Aim of the task » An exact, complete copy of the data is all that is needed.

(Input data Opens)

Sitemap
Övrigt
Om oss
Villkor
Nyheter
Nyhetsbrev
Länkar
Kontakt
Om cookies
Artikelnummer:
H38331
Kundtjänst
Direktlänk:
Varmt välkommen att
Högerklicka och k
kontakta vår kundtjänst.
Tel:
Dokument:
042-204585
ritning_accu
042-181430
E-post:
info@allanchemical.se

(Input data Closes)

Solution »
Sitemap
Övrigt
Om oss
Villkor
Nyheter
Nyhetsbrev
Länkar
Kontakt
Om cookies
Artikelnummer:
H38331
Kundtjänst
Direktlänk:
Varmt välkommen att
Högerklicka och k
kontakta vår kundtjänst.
Tel:
Dokument:
042-204585
ritning_accu
042-181430
E-post:
info@allanchemical.se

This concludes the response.